• _What the exercise asks_
For each line of the data that includes the word "outline", copy the line.
===
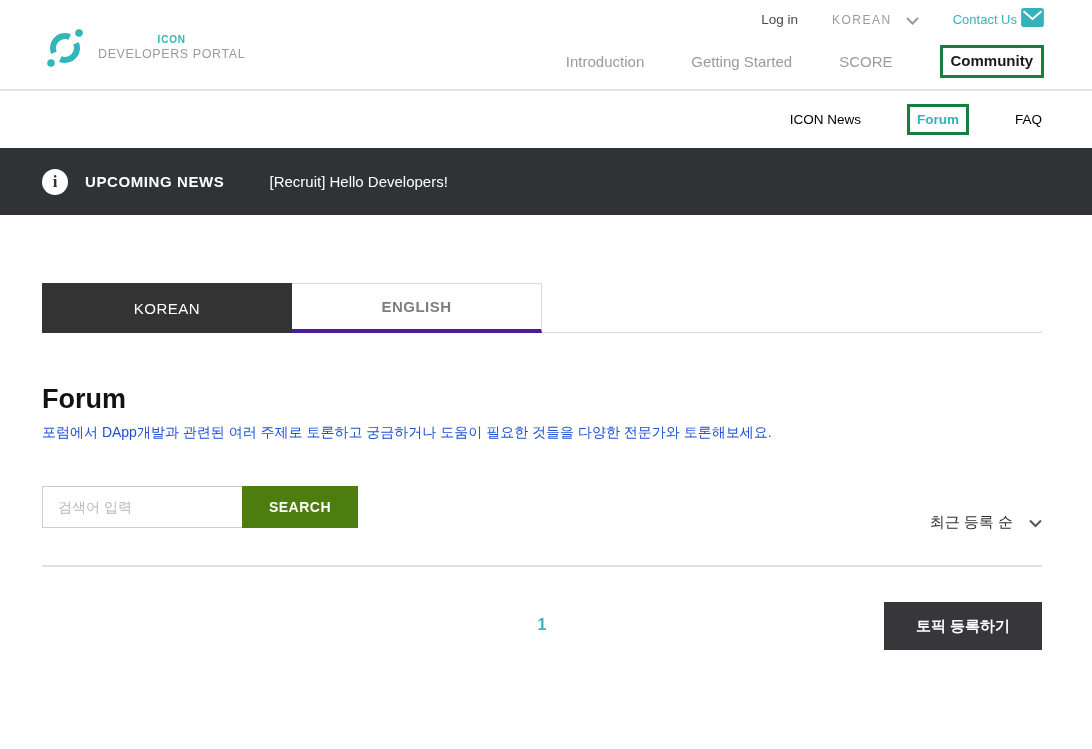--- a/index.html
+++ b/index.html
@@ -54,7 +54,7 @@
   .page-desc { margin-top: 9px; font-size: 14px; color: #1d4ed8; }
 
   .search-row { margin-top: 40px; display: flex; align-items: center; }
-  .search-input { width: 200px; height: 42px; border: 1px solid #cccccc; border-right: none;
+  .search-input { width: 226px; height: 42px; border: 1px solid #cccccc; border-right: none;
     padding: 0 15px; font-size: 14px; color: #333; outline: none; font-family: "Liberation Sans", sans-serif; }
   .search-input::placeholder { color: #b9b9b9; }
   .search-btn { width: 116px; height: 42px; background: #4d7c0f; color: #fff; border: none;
===
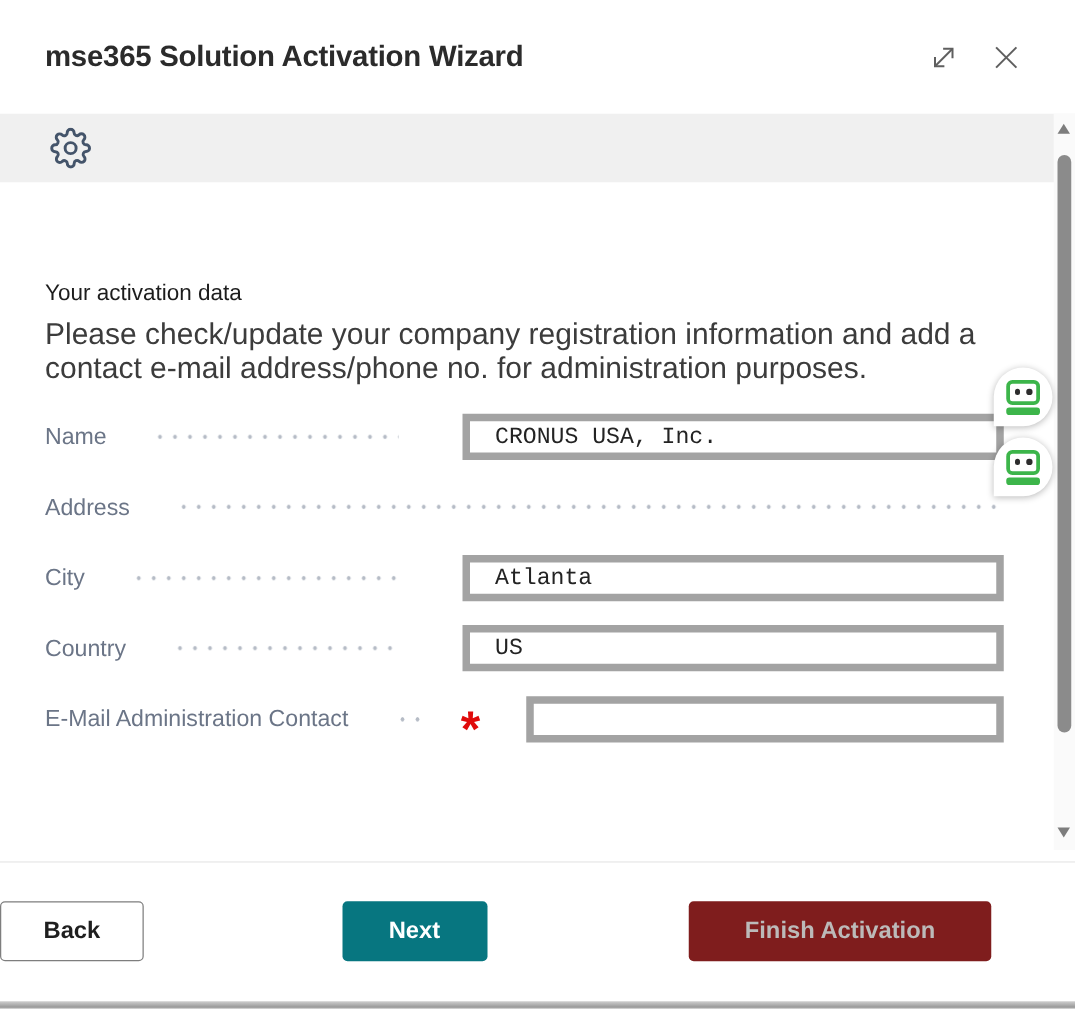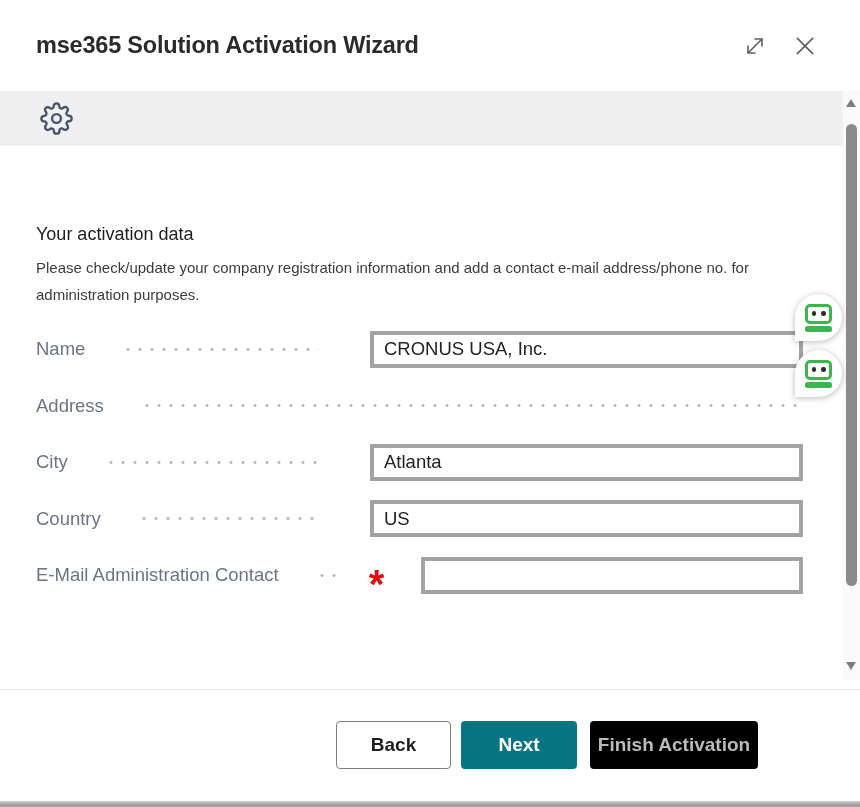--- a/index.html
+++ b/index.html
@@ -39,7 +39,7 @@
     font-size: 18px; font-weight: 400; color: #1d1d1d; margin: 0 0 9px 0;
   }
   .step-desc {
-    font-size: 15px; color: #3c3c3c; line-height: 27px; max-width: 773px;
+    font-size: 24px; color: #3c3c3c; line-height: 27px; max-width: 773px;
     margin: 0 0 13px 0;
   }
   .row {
===
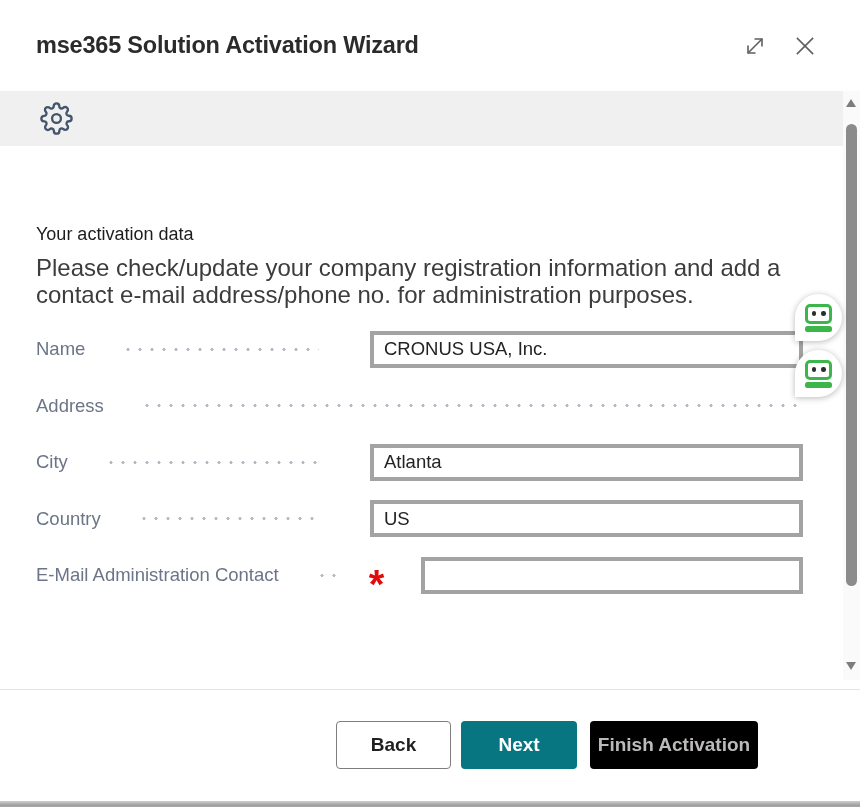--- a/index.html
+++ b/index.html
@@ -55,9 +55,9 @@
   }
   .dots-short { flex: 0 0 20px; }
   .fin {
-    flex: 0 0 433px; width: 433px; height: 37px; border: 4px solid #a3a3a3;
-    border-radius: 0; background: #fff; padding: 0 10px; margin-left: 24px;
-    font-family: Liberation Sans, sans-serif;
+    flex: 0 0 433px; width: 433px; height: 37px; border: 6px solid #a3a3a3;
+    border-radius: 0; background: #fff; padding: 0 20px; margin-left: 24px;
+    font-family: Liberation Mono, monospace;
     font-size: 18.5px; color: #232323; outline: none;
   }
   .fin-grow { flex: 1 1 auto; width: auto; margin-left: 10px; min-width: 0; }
===
• _Task solution_
     padding: 0 15px; font-size: 14px; color: #333; outline: none; font-family: "Liberation Sans", sans-serif; }
     font-size: 18.5px; color: #232323; outline: none;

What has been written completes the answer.